Vince Young Files For Bankruptcy
Vince Young, the former University of Texas and NFL quarterback from Houston who has been involved in a pair of lawsuits stemming from financial issues that arose during the 2011 NFL lockout, has filed for Chapter 11 bankruptcy protection.
Via Houston Chronicle reports:
Attorney Brian Kilmer of Houston filed the petition last week in a Houston federal bankruptcy court on Young’s behalf, listing Young with estimated assets between $500,001 and $1 million and liabilities between $1,001,000 and $10 million. No specific details on Young’s assets and liabilities were immediately available.
Over the last year, Young, 30, has been locked in a pair of lawsuits stemming from a $1.8 million loan obtained in his name during the 2011 lockout.
A New York state court has granted a judgment against Young to Pro Player Funding, a New York company that made the loan, which along with interest has grown to more than $2.5 million, according to a Pro Player attorney.
Pro Player Funding has made several efforts in a Harris County state district court to enforce collection of the judgment, but those efforts remain pending.
In the wake of the New York case, Young sued a group that included his former financial adviser, Ronnie Peoples of Raleigh, N.C., and his former agent, Major Adams II of Houston, claiming that the defendants defrauded him and conspired with Pro Player Funding to obtain the loan and that Young himself never received the money in question.
Lawyers in December said a settlement had been reached in the Peoples case, but that agreement has not been finalized.
Documents filed in the Peoples case include a financial statement as of July 2013 that listed Young and his wife, Candice, with assets totaling $1.8 million and liabilities totaling $2.5 million, including the New York state judgment.
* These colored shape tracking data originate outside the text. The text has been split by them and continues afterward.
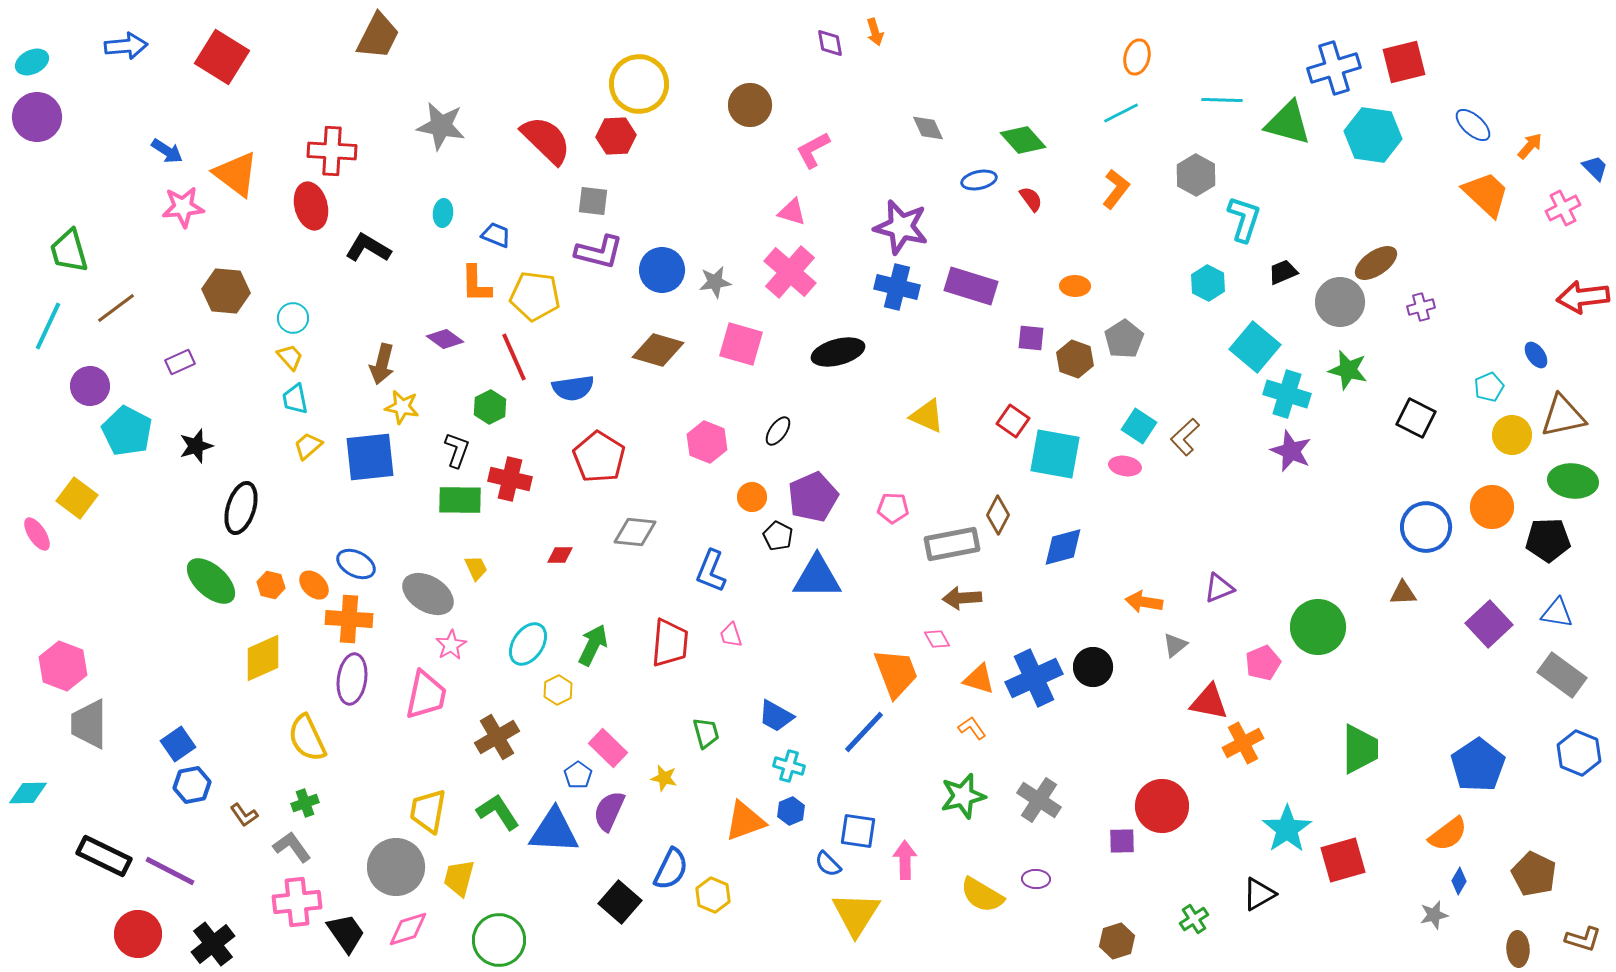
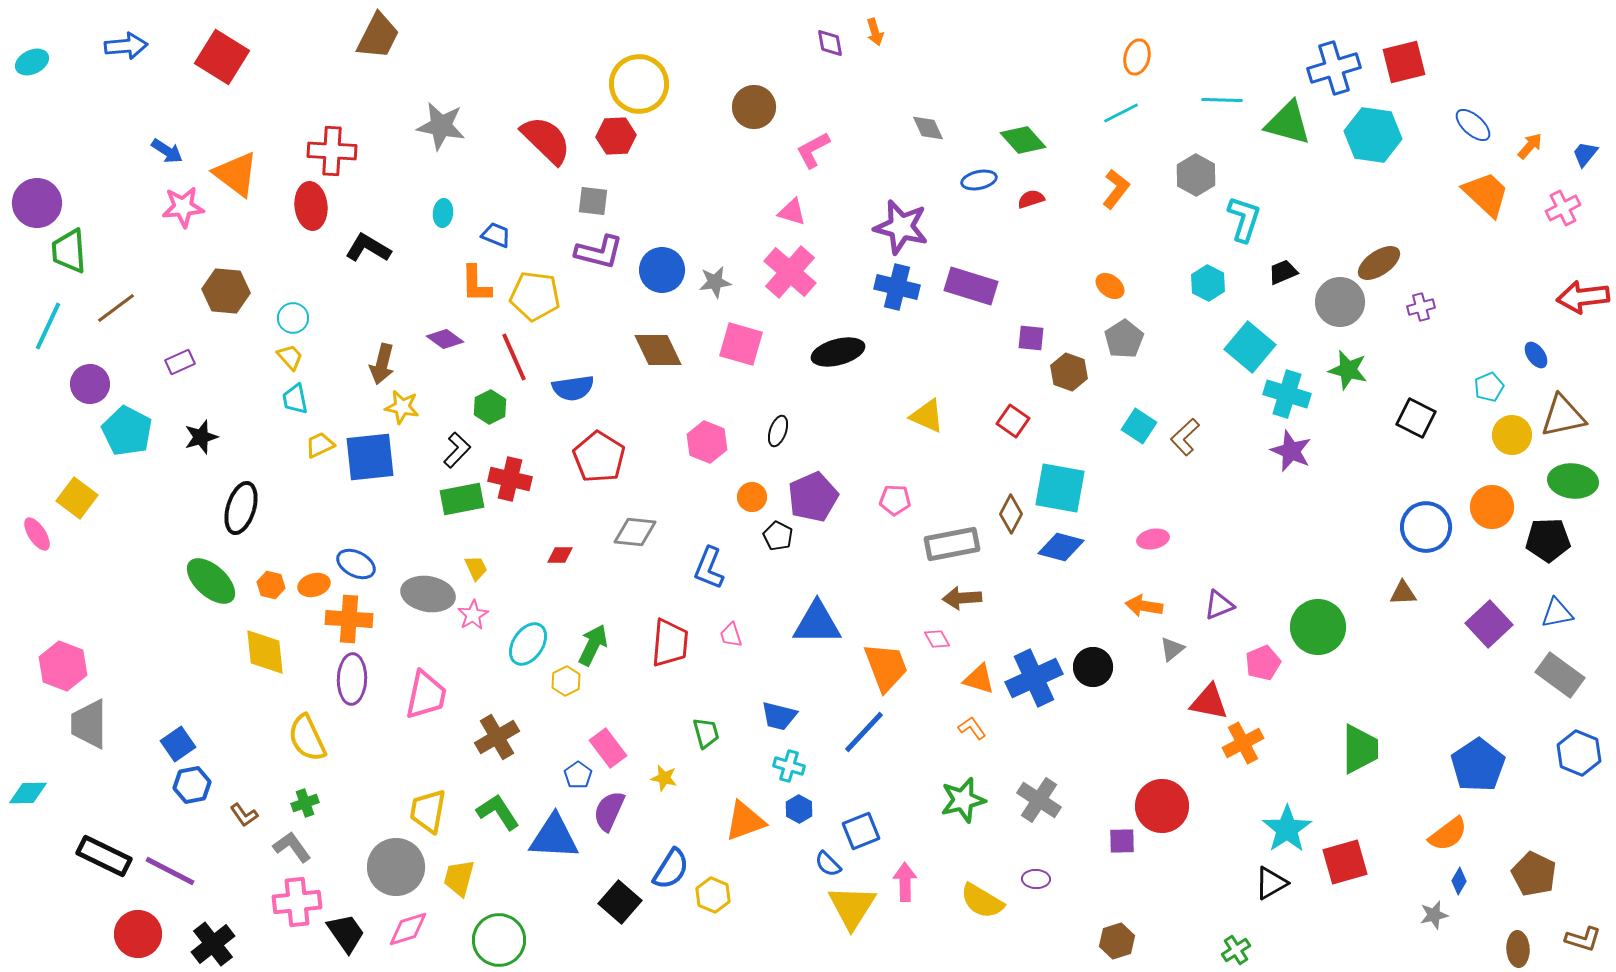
brown circle at (750, 105): moved 4 px right, 2 px down
purple circle at (37, 117): moved 86 px down
blue trapezoid at (1595, 168): moved 10 px left, 14 px up; rotated 96 degrees counterclockwise
red semicircle at (1031, 199): rotated 72 degrees counterclockwise
red ellipse at (311, 206): rotated 9 degrees clockwise
green trapezoid at (69, 251): rotated 12 degrees clockwise
brown ellipse at (1376, 263): moved 3 px right
orange ellipse at (1075, 286): moved 35 px right; rotated 36 degrees clockwise
cyan square at (1255, 347): moved 5 px left
brown diamond at (658, 350): rotated 48 degrees clockwise
brown hexagon at (1075, 359): moved 6 px left, 13 px down
purple circle at (90, 386): moved 2 px up
black ellipse at (778, 431): rotated 16 degrees counterclockwise
black star at (196, 446): moved 5 px right, 9 px up
yellow trapezoid at (308, 446): moved 12 px right, 1 px up; rotated 16 degrees clockwise
black L-shape at (457, 450): rotated 24 degrees clockwise
cyan square at (1055, 454): moved 5 px right, 34 px down
pink ellipse at (1125, 466): moved 28 px right, 73 px down; rotated 20 degrees counterclockwise
green rectangle at (460, 500): moved 2 px right, 1 px up; rotated 12 degrees counterclockwise
pink pentagon at (893, 508): moved 2 px right, 8 px up
brown diamond at (998, 515): moved 13 px right, 1 px up
blue diamond at (1063, 547): moved 2 px left; rotated 30 degrees clockwise
blue L-shape at (711, 571): moved 2 px left, 3 px up
blue triangle at (817, 577): moved 46 px down
orange ellipse at (314, 585): rotated 60 degrees counterclockwise
purple triangle at (1219, 588): moved 17 px down
gray ellipse at (428, 594): rotated 21 degrees counterclockwise
orange arrow at (1144, 602): moved 4 px down
blue triangle at (1557, 613): rotated 20 degrees counterclockwise
pink star at (451, 645): moved 22 px right, 30 px up
gray triangle at (1175, 645): moved 3 px left, 4 px down
yellow diamond at (263, 658): moved 2 px right, 6 px up; rotated 72 degrees counterclockwise
orange trapezoid at (896, 673): moved 10 px left, 6 px up
gray rectangle at (1562, 675): moved 2 px left
purple ellipse at (352, 679): rotated 6 degrees counterclockwise
yellow hexagon at (558, 690): moved 8 px right, 9 px up
blue trapezoid at (776, 716): moved 3 px right; rotated 15 degrees counterclockwise
pink rectangle at (608, 748): rotated 9 degrees clockwise
green star at (963, 796): moved 4 px down
blue hexagon at (791, 811): moved 8 px right, 2 px up; rotated 8 degrees counterclockwise
blue triangle at (554, 831): moved 6 px down
blue square at (858, 831): moved 3 px right; rotated 30 degrees counterclockwise
pink arrow at (905, 860): moved 22 px down
red square at (1343, 860): moved 2 px right, 2 px down
blue semicircle at (671, 869): rotated 6 degrees clockwise
black triangle at (1259, 894): moved 12 px right, 11 px up
yellow semicircle at (982, 895): moved 6 px down
yellow triangle at (856, 914): moved 4 px left, 7 px up
green cross at (1194, 919): moved 42 px right, 31 px down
Young’s assets included five cars, his home, NFL annuity and 401(k) funds and jewelry valued at about $200,000.
While the state case continued, a Harris County district judge granted a temporary restraining order that prohibited Young from wasting or dissipating assets and limited him to $25,000 in monthly household expenses, including child support.
Vince might want to see if The Cheesecake Factory is hiring now that he’s officially broke!